Grassy dunes have risen from 27th Street north to 102nd Street as the latest tide of beach replenishment continues. Started in 1988, the project should be completed by mid-summer -- but not before beachgoers from 102nd Street north into Delaware put up with six to eight weeks of noisy sand pumping machines, dredging up the ocean floor and turning it into the final set of protective dunes.

From 10th Street north to its end at 27th Street, the boardwalk has been widened from 24 to 32 feet, so there's more strolling room -- and more room to scramble when the tram noses through. Riding the tram will cost you $1.25 this year, up from just a buck last summer.

One of the boardwalk train's stops is the new Ocean City Wax Museum, which this year is filling the Pier Building at Wicomico and the boardwalk with "Seven Wondrous Worlds in Wax." About 150 figures made of beeswax and fiberglass bring characters like Elton John, Louis Pasteur and the Phantom of the Opera up close and personal.

"We chose the seven worlds to appeal to a broad spectrum of people, from young kids to their grandparents," says museum co-owner George Drucker, who spent three years and about $600,000 to launch the new boardwalk attraction. He and his partners, who among them have created 28 museums, originally considered Baltimore's Inner Harbor for their newest gallery. Instead they selected Ocean City, where they expect to draw more than a million visitors this year.

Those who have spent what seemed like their entire vacations circling the inlet parking lot looking for a spot will enjoy Ocean City's new transportation policy. An all-day bus pass, good for unlimited rides from one end of the 10-mile island to the other, costs just $1.

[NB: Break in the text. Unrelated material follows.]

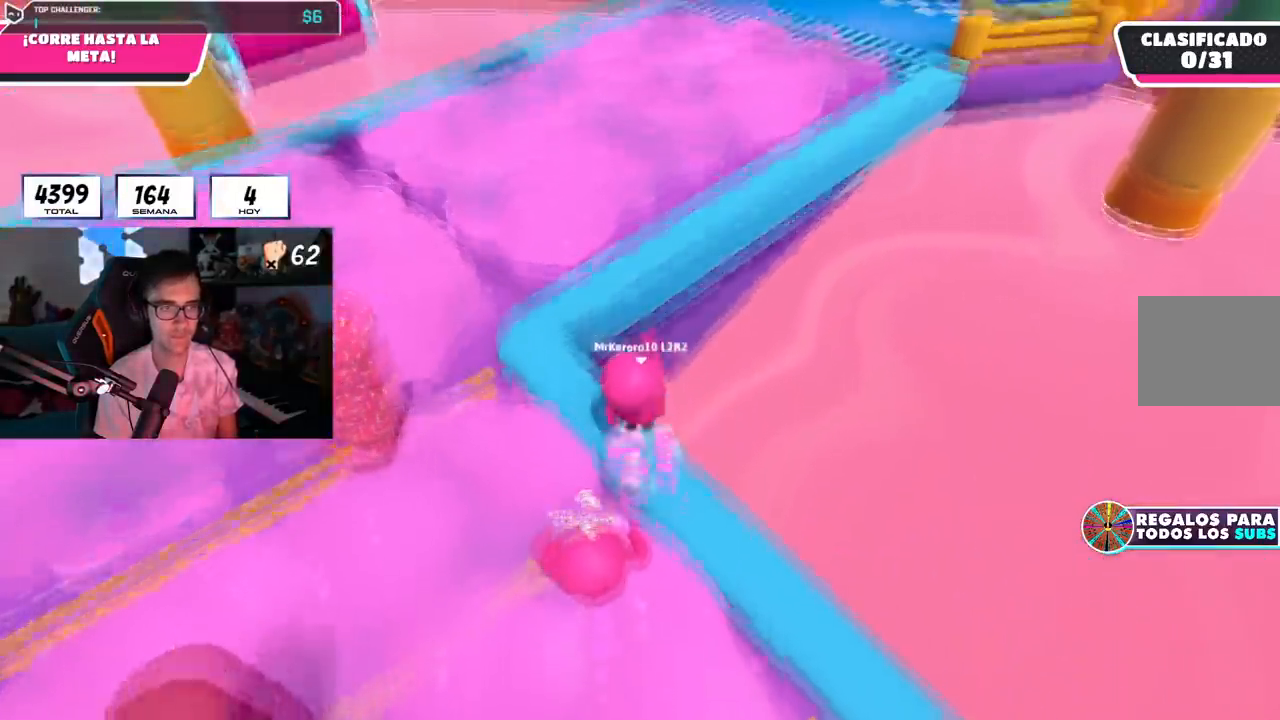
{"buttons": [], "left_stick": "up-right", "right_stick": "center", "events": [[150, "CROSS", "up"], [217, "SQUARE", "down"], [384, "SQUARE", "up"], [384, "left_stick", "up-right"]]}
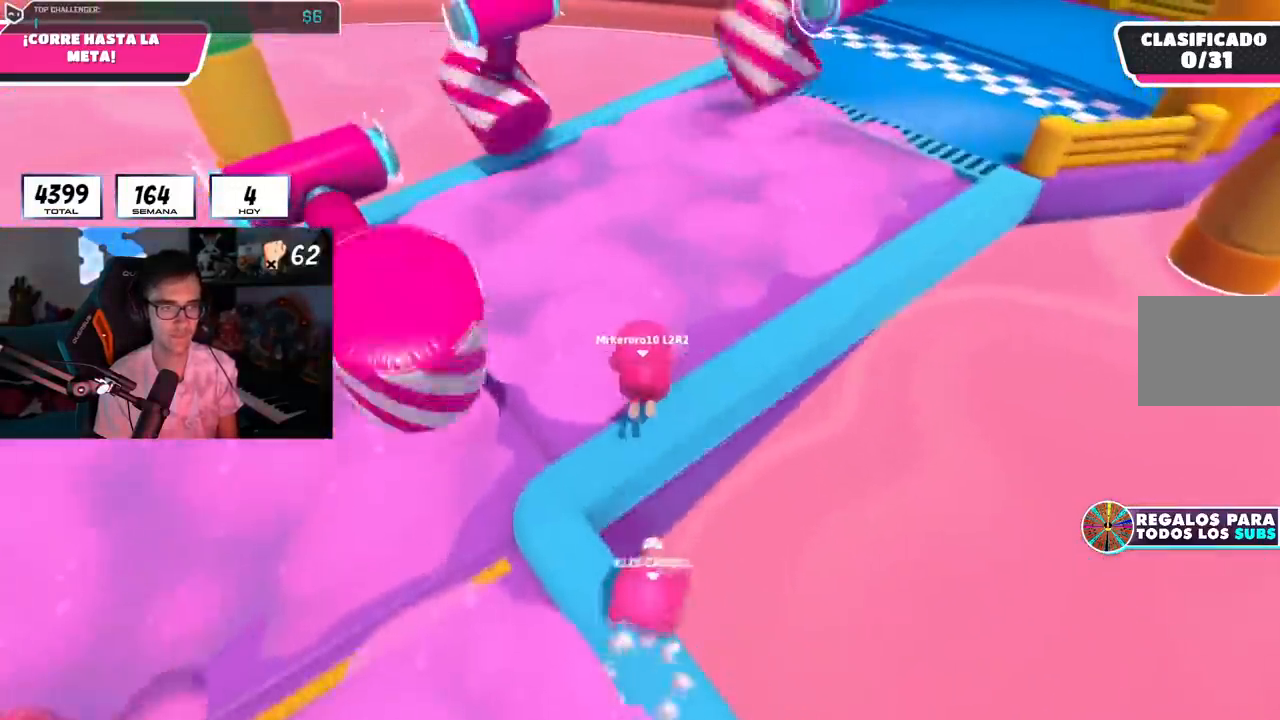
{"buttons": [], "left_stick": "up", "right_stick": "center", "events": [[33, "right_stick", "right"], [250, "right_stick", "down"], [317, "left_stick", "up"], [433, "right_stick", "center"]]}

Golfers who head to town with clubs and irons in tow will be pleasantly surprised. Four new golf courses within a half hour drive of the beach are opening this spring, including Ocean City's 7,002-yard municipal golf course, Eagle's Landing, which boasts an environmentally unmatched setting on the wetlands of Sinepuxent Bay.

"I think golf is going to be the No. 1 hit here this year and for a long time to come," says Tom Perlozzo, director of Ocean City's Parks and Recreation department.

Though Ocean City is becoming a big retirement destination, there's no shortage of the young faces that populate the town in summer. They're back this year for summer jobs, summer romances and summer sun.

"I love the beach," says Susan Leskinen, 21, a Frostburg State College student who is spending her first summer working at O.C. She and fellow Frostburg student Gini Figueroa, 19, sat on a boardwalk bench soaking up a few early morning rays before heading to their new jobs. "It's fun to live on your own, have a job and be so close to the beach. I love to lay out in the sun."

Ms. Figueroa met her boyfriend, Bill Borrell, while working in Ocean City last summer. Though he lives in Lancaster, Pa., and she in Frostburg, their romance survived the off-season and is back for its second summer. In fact, Ms. Figueroa says meeting people is what brings her to the beach.

"I'm usually quite shy," she says. "But people are so friendly in Ocean City."

Which is good -- as long as they're quiet. The 15-member noise unit of the Ocean City Police Department would like visitors to keep it down, please. They'll be patrolling the island listening for violators of the city's noise ordinance, which has been revised slightly for 1991. During daylight hours, police must receive a complaint and issue a warning before noisemakers are prosecuted. But those loud enough to bother someone more than 50 feet away can be arrested from midnight to 7 a.m. without a warning or a complaint.

This attention to preserving the town's family atmosphere is what keeps people like Anthony and Mary Calcagni of Allentown, Pa., coming back. The Calcagnis brought their children to Ocean City for vacation last summer because they'd heard that the beach was clean. They liked it well enough to return this year.

Strolling the boardwalk, their 3-year-old daughter, Melissa, hit upon an Ocean City vacation pleasure not listed in any Chamber of Commerce brochure.

"I get to play with my dad," she says, happily clutching his hand.